Hospital Sketches initially appeared in serialized form for an Abolitionist newspaper; its chapters address a specific audience at a specific time. The sketches first appeared in May of 1863, two years into the American Civil War, when the outcome was still in doubt and the Union army was struggling. Though they had made progress on the western front with the siege of Vicksburg, Mississippi, they had lost a significant battle against the Confederate army at Chancellorsville, Virginia.
Alcott was writing for an Abolitionist audience who enthusiastically supported the war, especially after the Emancipation Act went into effect on January 1st, 1863, when Alcott was still in Washington. Generally speaking, Abolitionists viewed the war as a decisive step toward the dismantling of enslavement in the United States, which was their foremost objective. As with articles and stories in The Liberator newspaper founded by Garrison, Alcott’s sketches could function as a rallying cry to support the war being fought to end the moral stain of enslavement (See: Background).

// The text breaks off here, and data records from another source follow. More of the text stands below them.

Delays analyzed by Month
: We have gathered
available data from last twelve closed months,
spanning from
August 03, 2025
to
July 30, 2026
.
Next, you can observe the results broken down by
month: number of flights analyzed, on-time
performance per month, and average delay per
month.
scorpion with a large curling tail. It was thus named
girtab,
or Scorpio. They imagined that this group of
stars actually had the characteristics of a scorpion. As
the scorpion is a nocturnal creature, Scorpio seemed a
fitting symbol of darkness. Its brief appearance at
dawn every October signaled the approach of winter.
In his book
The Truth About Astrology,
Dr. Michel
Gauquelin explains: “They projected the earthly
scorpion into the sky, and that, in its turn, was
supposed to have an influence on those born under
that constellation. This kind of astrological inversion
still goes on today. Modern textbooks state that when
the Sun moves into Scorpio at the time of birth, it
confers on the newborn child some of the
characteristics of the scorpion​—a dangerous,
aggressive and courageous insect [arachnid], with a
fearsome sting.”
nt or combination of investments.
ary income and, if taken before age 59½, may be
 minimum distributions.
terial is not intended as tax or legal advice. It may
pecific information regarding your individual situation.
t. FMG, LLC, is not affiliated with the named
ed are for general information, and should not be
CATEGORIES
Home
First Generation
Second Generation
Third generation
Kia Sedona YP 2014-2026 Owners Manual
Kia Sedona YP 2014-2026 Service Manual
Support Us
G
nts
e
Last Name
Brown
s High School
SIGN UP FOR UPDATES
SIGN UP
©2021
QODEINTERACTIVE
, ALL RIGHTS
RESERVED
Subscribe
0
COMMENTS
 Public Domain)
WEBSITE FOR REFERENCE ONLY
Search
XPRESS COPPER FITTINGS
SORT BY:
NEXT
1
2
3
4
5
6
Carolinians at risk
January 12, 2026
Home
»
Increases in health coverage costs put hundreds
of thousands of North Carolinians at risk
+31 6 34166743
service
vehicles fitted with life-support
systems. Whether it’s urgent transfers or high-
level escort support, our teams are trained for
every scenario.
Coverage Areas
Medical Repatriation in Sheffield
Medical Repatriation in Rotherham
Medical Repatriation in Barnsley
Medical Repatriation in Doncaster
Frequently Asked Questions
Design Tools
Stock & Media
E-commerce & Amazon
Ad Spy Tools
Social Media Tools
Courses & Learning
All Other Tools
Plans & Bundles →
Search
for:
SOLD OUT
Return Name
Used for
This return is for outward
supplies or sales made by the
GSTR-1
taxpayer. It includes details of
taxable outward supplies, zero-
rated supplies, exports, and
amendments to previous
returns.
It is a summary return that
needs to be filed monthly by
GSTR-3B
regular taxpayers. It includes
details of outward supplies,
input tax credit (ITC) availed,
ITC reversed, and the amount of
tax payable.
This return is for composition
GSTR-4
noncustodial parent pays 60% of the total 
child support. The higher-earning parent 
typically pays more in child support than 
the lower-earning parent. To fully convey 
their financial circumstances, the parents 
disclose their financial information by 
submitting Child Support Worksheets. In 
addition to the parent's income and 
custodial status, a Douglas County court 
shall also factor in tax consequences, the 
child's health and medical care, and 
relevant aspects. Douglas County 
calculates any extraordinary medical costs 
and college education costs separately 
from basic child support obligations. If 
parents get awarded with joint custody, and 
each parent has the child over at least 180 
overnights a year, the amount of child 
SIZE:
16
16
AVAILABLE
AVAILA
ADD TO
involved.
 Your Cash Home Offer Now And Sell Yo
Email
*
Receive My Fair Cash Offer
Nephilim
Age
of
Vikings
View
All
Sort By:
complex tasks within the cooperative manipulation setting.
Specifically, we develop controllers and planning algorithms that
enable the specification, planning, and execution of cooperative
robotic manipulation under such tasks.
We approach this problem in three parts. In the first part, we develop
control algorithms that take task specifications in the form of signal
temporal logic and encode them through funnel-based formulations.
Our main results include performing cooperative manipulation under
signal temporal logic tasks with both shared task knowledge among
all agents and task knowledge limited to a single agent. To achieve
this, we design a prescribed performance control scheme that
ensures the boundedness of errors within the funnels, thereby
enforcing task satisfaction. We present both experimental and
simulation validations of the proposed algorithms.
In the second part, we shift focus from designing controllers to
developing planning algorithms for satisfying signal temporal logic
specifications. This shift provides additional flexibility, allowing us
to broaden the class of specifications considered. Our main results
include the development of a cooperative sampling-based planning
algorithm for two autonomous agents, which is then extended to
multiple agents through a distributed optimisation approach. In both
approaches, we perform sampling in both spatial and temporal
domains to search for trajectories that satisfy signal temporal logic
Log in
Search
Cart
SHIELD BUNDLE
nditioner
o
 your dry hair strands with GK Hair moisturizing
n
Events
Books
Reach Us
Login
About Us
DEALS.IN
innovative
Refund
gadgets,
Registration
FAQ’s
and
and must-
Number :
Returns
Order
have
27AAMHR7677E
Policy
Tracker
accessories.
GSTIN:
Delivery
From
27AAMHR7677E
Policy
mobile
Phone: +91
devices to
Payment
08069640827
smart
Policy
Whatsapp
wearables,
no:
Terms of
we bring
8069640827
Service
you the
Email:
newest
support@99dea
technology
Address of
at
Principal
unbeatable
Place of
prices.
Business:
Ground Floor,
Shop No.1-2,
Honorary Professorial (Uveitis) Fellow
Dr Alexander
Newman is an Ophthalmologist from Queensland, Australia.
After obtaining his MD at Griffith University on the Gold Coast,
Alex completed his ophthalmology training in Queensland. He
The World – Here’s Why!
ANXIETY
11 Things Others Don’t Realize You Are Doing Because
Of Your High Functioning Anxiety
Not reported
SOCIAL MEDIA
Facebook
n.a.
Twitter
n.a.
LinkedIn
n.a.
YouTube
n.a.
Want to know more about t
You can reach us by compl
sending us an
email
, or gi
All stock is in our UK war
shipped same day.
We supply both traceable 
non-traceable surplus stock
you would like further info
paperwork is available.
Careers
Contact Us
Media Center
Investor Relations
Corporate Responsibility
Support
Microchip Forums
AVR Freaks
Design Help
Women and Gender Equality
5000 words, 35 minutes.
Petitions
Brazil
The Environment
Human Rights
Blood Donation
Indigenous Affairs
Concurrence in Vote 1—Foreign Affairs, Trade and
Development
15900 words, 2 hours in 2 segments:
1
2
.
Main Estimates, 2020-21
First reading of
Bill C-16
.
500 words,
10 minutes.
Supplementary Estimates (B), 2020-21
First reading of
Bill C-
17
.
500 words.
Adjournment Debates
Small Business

Alcott begins her first sketch with a declaration suggestive of boredom, saying, “I want something to do” (1). Her family offers a range of ideas, from teaching or becoming an actress to taking a husband, all of which Alcott rejects. It is her brother Tom’s suggestion to “[g]o nurse the soldiers” (1) that ultimately resonates with her, and would most likely resonate with her audience of Abolitionists. She immediately puts her intention into effect. What follows across the chapter is her attempt to prepare herself for immediate departure and secure a free pass, since she had “no desire to waste my substance on railroad companies when ‘the boys’ needed even a spinster’s mite” (4). Saying this of herself is a moral suggestion for her audience as well, inviting them to focus all their resources on the war cause.
Her characteristic style of balancing deep pathos with playful, light-hearted anecdotes establishes the key theme of The Value of Humor in Stressful Times. As she describes the wild goose chase of attempting to acquire her travel documents, Alcott depicts the situation as humorously absurd. Lending significance to her chosen moniker of “Tribulation Periwinkle,” the situation is genuinely frustrating for Alcott, as she is eager to be on her way but financially needful of the free pass. She depicts herself and others bumbling through the process “like an energetic fly in a very large cobweb” (5). In this instance, humor is a way for her to maintain a sense of proportion, so that she can continue in the pursuit of her goal.
During her quest for the pass, Alcott finds numerous allies, introducing The Dynamics of Care and Compassion. Her General and her brother-in-law both look after her, doing everything in their power to ensure that she does not feel alone and that she is able to acquire what she needs quickly. Explored in this section through the light-hearted pursuit of her travel documents, the theme will take on more profound significance for Alcott when she arrives at the hospital and begins caring for mortally wounded patients. The feeling she experiences being looked after by her own allies prepares her emotionally for what will be required of her at the hospital. It also portrays for her audience the principle of caring and being responsible for one another, which, as becomes evident by the end of the book, extends to the entire human community.